Azure / msccl

Microsoft Collective Communication Library
MIT License
50 stars 6 forks source link

Question about synthesizing Allreduce #36

Open JASUEXIII opened 2 months ago

JASUEXIII commented 2 months ago

Hi. Thanks for previous prompt response. I'm currently tring to synthesize the Allreduce for a custom topology(let's say a ring with 4 or 8 nodes as an example). Some strange problems occurs when doing so. I wonder if you can help.

My Codes:

topology = Ring(num_Nodes=4)
from msccl.collectives import allgather,allreduce,reduce_scatter,reduce,alltoall
collective_allgather = allgather(topology.num_nodes())
collective_reduce_scatter = reduce_scatter(topology.num_nodes())
save_msccl_object(topology,'SG2260_topo_Ring4.json')
save_msccl_object(collective_allgather,'coll_allgather.json')
save_msccl_object(collective_reduce_scatter,'coll_reducescatter.json')
assert 0 == os.system('msccl solve pareto-optimal custom custom --topology-file SG2260_topo_Ring4.json --collective-file coll_allgather.json')
assert 0 == os.system('msccl solve pareto-optimal custom custom --topology-file SG2260_topo_Ring4.json --collective-file coll_reducescatter.json')
assert 0 == os.system('msccl compose allreduce ReduceScatter.n4-MYTP-steps2.rounds3.chunks2.msccl.json Allgather.n4-MYTP-steps2.rounds3.chunks2.msccl.json -o allreduce_ring4.json')

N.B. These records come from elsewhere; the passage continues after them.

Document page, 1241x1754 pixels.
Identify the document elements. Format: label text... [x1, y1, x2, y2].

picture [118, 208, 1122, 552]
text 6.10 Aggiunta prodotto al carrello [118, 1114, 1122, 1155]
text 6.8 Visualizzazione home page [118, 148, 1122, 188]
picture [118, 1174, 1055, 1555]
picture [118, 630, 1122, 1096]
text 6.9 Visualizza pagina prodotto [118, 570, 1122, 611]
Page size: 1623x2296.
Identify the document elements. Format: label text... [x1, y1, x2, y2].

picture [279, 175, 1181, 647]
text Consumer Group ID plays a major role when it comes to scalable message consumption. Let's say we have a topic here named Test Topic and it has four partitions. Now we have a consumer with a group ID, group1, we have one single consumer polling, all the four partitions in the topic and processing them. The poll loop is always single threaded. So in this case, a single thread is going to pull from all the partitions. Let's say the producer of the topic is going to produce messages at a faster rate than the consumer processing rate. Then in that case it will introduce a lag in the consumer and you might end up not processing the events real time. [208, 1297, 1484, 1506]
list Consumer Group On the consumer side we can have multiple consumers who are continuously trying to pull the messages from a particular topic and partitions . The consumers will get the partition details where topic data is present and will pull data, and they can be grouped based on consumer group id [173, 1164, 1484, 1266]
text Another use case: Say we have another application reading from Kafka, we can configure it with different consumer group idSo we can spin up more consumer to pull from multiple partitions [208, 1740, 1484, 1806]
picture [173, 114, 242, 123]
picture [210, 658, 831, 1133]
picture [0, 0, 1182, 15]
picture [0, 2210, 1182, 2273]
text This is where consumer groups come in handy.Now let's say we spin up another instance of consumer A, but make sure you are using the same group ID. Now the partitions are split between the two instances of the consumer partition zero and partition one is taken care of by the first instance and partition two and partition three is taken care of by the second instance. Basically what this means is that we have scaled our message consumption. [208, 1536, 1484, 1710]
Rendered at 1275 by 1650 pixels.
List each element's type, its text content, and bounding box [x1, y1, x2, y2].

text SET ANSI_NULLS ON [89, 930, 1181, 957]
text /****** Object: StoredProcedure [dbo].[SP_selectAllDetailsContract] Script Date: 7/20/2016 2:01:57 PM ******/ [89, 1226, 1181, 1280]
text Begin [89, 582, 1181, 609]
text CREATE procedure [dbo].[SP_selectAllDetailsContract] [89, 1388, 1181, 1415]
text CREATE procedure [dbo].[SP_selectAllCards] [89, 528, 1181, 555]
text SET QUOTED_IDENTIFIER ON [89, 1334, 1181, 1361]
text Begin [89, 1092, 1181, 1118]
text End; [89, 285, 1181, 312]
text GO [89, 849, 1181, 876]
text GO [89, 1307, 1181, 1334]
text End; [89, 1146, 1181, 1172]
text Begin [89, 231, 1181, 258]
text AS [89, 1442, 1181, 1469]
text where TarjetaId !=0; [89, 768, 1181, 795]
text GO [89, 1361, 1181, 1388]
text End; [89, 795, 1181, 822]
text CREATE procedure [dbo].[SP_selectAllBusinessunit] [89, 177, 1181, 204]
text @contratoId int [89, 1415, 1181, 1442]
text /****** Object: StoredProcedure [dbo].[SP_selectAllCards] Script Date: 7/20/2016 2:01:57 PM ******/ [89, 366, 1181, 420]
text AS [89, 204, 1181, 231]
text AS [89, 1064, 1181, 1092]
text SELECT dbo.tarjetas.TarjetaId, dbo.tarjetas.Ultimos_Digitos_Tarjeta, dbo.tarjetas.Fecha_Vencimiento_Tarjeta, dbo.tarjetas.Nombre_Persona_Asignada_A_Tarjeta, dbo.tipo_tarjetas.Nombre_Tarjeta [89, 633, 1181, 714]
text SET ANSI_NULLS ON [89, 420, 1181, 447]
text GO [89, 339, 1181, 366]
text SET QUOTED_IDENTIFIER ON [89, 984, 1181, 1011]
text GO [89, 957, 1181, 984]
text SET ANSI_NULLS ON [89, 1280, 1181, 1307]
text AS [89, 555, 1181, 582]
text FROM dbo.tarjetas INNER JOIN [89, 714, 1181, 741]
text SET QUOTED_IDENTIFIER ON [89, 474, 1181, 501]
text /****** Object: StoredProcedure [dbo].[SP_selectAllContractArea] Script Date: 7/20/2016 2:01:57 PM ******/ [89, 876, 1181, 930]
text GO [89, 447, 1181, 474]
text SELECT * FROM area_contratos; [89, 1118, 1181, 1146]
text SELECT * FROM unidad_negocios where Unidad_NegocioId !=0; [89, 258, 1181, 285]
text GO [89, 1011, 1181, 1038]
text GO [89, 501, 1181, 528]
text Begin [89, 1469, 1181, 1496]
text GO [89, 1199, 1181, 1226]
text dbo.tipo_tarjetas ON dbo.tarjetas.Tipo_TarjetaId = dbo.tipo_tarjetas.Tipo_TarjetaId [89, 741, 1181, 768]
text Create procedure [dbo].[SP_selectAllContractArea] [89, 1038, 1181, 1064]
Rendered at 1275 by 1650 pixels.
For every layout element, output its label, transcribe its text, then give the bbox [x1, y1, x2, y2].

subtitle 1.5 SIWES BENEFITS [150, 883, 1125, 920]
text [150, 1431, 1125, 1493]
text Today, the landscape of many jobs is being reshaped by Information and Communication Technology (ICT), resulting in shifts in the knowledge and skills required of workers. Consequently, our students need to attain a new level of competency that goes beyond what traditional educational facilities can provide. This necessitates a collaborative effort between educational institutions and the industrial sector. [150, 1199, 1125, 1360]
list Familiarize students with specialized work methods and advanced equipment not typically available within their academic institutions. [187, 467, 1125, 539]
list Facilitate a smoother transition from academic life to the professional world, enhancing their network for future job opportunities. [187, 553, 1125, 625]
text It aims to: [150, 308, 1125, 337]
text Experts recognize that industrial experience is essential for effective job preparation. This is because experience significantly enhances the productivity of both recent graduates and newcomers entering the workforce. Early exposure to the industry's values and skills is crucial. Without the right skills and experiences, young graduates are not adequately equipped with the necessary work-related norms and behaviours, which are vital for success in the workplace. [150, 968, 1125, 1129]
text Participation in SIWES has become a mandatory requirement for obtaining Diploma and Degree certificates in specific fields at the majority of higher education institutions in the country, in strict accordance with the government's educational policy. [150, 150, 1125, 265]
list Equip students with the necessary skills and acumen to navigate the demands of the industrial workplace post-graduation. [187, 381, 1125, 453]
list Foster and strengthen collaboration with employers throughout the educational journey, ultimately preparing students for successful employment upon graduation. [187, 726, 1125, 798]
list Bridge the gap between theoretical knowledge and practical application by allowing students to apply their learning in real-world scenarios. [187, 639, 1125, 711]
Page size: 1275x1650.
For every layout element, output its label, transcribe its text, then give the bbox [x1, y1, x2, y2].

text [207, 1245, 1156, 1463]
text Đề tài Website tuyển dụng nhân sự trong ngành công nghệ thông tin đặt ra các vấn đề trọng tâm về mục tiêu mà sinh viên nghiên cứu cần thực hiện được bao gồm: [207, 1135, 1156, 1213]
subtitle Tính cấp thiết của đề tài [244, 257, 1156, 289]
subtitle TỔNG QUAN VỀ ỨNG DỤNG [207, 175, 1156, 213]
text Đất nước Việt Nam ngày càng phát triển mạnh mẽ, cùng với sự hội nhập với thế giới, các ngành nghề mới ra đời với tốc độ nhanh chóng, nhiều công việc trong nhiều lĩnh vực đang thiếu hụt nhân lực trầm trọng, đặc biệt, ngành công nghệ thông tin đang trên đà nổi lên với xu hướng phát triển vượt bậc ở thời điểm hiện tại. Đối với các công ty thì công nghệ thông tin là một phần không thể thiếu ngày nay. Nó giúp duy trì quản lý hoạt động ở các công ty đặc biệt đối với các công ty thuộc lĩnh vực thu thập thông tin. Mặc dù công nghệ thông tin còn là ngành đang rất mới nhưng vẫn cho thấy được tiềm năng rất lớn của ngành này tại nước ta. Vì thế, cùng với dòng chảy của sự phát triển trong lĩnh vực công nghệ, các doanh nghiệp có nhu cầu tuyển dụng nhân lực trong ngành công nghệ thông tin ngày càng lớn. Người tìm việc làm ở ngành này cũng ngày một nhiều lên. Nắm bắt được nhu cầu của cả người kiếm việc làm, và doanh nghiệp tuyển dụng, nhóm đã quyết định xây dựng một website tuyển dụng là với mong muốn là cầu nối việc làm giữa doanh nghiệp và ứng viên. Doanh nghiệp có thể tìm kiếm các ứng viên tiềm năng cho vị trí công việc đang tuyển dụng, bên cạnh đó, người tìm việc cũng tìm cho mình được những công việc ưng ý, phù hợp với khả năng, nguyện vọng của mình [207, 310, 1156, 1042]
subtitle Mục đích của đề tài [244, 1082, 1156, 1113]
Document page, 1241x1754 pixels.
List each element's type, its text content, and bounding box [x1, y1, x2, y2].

I stored the collective also into json file for better debug. The logged allreduce json has strange input and output map as follows:

"input_map": { "0": [0, 1], "1": [0, 1], "2": [0, 1], "3": [0, 1] },
  "output_map": { "0": [0, 1], "1": [0, 1], "2": [0, 1], "3": [0, 1] },
  "steps": [
    {
      "msccl_type": "step",
      "rounds": 1,
      "sends": [
        [0, 2, 1],
        [1, 2, 3],
        [2, 3, 0],
        [3, 3, 2],
        [4, 0, 3],
        [5, 0, 1],
        [6, 1, 0],
        [7, 1, 2]
      ]
    },
    {
      "msccl_type": "step",
      "rounds": 2,
      "sends": [
        [0, 1, 0],
        [0, 3, 0],
        [1, 1, 0],
        [1, 3, 0],
        [2, 0, 1],
        [2, 2, 1],
        [3, 0, 1],
        [3, 2, 1],
        [4, 1, 2],
        [4, 3, 2],
        [5, 1, 2],
        [5, 3, 2],
        [6, 0, 3],
        [6, 2, 3],
        [7, 0, 3],
        [7, 2, 3]
      ]
    },
    {
      "msccl_type": "step",
      "rounds": 2,
      "sends": [
        [0, 0, 1],
        [0, 0, 3],
        [1, 0, 1],
        [1, 0, 3],
        [2, 1, 0],
        [2, 1, 2],
        [3, 1, 0],
        [3, 1, 2],
        [4, 2, 1],
        [4, 2, 3],
        [5, 2, 1],
        [5, 2, 3],
        [6, 3, 0],
        [6, 3, 2],
        [7, 3, 0],
        [7, 3, 2]
      ]
    },
    {
      "msccl_type": "step",
      "rounds": 1,
      "sends": [
        [0, 1, 2],
        [1, 3, 2],
        [2, 0, 3],
        [3, 2, 3],
        [4, 3, 0],
        [5, 1, 0],
        [6, 0, 1],
        [7, 2, 1]
      ]
    }
  ],
  "collective": {
    "msccl_type": "collective",
    "name": "Allreduce(n=4)",
    "nodes": 4,
    "chunks": [
      { "msccl_type": "chunk", "pre": [0], "post": [0, 1, 2, 3], "addr": 0 },
      { "msccl_type": "chunk", "pre": [1], "post": [0, 1, 2, 3], "addr": 0 },
      { "msccl_type": "chunk", "pre": [2], "post": [0, 1, 2, 3], "addr": 0 },
      { "msccl_type": "chunk", "pre": [3], "post": [0, 1, 2, 3], "addr": 0 }

I want to know how to understand this output. The chunck id seems to not match with each other. And the input/output map is not a proper solution for allreduce. I'll be really appreciated and happy to offer other trail logs if anyone can help.